» Texto
---

Quién: Larrie D. Ferreiro
Qué: Brothers at arms. American independence and the men of France and Spain who saved it.
Dónde: Random House USA
Cuánto: Unos 15 pavos, con descuentillo en el Kindle. Desconozco si hay versión en español, lo siento.
Nota: 9 sobre 10.
Dicen que el segundo es el primero de los últimos pero, la verdad, cuando lo que se ventila en un premio es la cultura, la cultura de verdad, eso no es tan verdad. Este libro que aquí os traigo hoy, Brothers at arms, quedó finalista en la categoría de Historia del último premio Pulitzer, lo cual supongo lo coloca en el primero en la lista de los libros que no hay por qué leer; y, sin embargo, yo estoy escribiendo estas líneas para recomendaros que lo leáis; que lo hagáis, incluso, antes de leer al ganador que, vaya hombre, ahora mismo ni me acuerdo de quién ha sido.
El comienzo del texto de Ferreiro es cautivador, aunque supongo que tendrá sus detractores en los Estados Unidos. Nos viene a decir el autor que la declaración de independencia, el segundo texto más importante de la Historia de los Estados Unidos (1), no es lo que la gente cree. Está muy lejos de ser una valiente y bravucona declaración de independencia, sino que es una llamada de auxilio con destino en París y Madrid. Porque los hombres que redactaron ese papel tenían claro que nunca serían independientes por sí solos; que necesitaban aliados para poder ganar su guerra.
Tanto Francia como España tenían intereses en la zona, como es bien sabido. Francia anhelaba cuando menos áreas de lo que hoy conocemos como Canadá, y la presencia americana de España se adentraba bastante en Norteamérica. Sin embargo, como bien nos cuenta Ferreiro en su libro, en realidad no fueron, o no fueron principalmente, los intereses territoriales los que impulsaron a París y Madrid a ayudar a los estadounidenses; en buena medida, esos intereses, cuando menos en el caso español, no se veían amenazados por la presencia británica. En realidad, el principal interés de París (España, aquí, operaba un poco como elemento complementario, arrastrado por el Pacto Borbónico) tenía que ver con el gravísimo desequilibrio geopolítico que había creado la denominada Guerra de los Siete Años, en la que Inglaterra se había impuesto claramente a las potencias continentales y había cimentado su supremacía, sobre todo naval.

---

» Tarea A
Según la reseña, ¿en qué categoría del premio Pulitzer quedó finalista el libro?
» Tarea B
¿Qué etiquetas encabezan las primeras líneas de la reseña? Enuméralas todas.
» Tarea C
Reescribe el fragmento de la reseña que va desde "Nota: 9 sobre" hasta "quién ha sido.", este incluido, y pon "Booker" en lugar de "Pulitzer".

---

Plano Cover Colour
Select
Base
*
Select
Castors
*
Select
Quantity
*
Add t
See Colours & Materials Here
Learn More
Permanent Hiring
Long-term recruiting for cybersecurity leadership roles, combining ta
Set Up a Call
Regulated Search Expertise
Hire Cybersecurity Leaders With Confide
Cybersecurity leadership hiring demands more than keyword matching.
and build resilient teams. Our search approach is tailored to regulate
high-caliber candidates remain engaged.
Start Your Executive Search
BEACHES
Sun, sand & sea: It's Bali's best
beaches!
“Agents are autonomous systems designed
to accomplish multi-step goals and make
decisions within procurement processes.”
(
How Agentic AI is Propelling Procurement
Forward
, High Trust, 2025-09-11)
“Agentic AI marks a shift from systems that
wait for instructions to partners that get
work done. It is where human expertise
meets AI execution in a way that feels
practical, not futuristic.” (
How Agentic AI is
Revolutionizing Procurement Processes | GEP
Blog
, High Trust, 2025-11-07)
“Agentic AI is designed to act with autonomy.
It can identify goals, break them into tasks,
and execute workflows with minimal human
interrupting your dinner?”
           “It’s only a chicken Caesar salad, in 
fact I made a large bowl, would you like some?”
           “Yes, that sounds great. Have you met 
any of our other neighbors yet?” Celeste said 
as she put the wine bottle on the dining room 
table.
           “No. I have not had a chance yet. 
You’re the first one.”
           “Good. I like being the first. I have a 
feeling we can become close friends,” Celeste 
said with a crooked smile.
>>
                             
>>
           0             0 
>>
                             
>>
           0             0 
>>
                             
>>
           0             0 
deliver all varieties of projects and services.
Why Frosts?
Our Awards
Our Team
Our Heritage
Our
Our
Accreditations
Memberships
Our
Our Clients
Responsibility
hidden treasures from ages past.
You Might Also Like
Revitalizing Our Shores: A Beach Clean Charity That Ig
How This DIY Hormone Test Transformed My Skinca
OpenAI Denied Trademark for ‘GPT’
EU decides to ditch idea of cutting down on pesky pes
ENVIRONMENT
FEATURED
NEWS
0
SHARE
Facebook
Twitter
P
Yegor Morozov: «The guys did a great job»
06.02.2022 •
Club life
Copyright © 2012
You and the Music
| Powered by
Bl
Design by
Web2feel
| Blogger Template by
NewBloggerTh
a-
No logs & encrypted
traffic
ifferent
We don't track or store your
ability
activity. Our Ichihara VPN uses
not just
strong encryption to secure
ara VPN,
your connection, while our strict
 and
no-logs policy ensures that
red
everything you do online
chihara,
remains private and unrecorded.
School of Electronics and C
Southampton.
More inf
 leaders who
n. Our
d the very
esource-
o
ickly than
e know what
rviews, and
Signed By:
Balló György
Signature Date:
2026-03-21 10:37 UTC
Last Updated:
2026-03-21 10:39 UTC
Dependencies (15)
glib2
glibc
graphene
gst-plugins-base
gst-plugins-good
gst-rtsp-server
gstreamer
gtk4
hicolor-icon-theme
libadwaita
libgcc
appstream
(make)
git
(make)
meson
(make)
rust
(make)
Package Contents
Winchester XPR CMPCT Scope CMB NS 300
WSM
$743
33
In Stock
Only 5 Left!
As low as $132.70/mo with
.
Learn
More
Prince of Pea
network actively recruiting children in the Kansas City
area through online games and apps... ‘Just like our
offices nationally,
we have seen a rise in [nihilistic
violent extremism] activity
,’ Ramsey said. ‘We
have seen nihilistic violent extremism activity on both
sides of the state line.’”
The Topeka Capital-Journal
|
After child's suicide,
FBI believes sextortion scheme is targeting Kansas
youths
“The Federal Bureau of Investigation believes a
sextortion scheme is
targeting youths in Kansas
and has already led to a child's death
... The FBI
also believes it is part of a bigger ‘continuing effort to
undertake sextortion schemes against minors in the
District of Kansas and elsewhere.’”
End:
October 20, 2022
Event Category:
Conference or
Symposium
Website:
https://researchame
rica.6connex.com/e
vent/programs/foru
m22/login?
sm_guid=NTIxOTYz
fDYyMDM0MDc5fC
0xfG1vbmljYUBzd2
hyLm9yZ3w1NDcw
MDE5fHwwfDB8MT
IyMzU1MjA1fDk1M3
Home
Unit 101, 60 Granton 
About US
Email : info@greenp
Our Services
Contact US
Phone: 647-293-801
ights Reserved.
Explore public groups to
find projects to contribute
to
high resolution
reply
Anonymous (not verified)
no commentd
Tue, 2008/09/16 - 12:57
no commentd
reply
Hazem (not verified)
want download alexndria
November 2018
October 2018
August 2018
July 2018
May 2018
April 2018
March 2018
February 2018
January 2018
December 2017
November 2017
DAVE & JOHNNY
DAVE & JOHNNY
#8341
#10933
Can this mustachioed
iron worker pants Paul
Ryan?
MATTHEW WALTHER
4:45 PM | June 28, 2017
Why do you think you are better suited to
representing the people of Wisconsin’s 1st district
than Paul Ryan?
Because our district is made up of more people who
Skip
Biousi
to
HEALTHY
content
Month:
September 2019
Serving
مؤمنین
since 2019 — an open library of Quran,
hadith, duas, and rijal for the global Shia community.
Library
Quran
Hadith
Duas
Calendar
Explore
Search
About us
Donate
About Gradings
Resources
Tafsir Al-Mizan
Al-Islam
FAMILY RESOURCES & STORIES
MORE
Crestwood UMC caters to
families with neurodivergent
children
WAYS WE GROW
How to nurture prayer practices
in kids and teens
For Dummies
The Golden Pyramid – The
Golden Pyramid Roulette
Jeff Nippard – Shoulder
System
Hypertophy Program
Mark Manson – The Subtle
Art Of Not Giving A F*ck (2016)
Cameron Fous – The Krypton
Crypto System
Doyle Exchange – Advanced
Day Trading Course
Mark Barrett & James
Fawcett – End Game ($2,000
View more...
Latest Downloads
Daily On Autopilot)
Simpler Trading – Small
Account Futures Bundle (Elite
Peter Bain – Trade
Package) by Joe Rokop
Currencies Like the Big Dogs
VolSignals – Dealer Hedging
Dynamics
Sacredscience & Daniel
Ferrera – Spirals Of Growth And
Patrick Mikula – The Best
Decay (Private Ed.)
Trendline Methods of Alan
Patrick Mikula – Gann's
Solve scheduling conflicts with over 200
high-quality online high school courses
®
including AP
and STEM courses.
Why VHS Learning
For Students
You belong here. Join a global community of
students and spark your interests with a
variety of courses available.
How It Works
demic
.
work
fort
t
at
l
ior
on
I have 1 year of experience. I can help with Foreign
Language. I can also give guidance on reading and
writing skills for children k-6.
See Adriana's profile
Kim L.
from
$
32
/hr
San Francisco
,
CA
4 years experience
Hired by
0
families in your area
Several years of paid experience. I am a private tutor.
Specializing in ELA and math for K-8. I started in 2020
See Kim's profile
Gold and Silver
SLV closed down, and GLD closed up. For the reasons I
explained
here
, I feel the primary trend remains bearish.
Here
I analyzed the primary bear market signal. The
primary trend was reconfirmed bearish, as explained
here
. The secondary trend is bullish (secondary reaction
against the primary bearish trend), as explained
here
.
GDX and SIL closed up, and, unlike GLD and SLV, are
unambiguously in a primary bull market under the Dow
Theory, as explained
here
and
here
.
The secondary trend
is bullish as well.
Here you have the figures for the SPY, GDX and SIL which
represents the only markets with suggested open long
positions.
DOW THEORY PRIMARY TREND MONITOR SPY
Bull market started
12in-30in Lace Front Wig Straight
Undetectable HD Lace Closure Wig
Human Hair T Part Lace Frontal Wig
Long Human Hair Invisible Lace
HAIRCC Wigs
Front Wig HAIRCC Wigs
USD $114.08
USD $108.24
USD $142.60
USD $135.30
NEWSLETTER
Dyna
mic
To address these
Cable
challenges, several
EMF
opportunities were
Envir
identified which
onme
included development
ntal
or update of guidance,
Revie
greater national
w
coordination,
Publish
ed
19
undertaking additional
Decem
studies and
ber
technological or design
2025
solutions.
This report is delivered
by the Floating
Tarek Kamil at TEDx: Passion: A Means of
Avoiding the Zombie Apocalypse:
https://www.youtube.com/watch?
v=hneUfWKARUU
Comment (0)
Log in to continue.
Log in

---

» Respuesta A
En la categoría de Historia.

» Respuesta B
Quién, Qué, Dónde, Cuánto, Nota

» Respuesta C
Nota: 9 sobre 10.
Dicen que el segundo es el primero de los últimos pero, la verdad, cuando lo que se ventila en un premio es la cultura, la cultura de verdad, eso no es tan verdad. Este libro que aquí os traigo hoy, Brothers at arms, quedó finalista en la categoría de Historia del último premio Booker, lo cual supongo lo coloca en el primero en la lista de los libros que no hay por qué leer; y, sin embargo, yo estoy escribiendo estas líneas para recomendaros que lo leáis; que lo hagáis, incluso, antes de leer al ganador que, vaya hombre, ahora mismo ni me acuerdo de quién ha sido.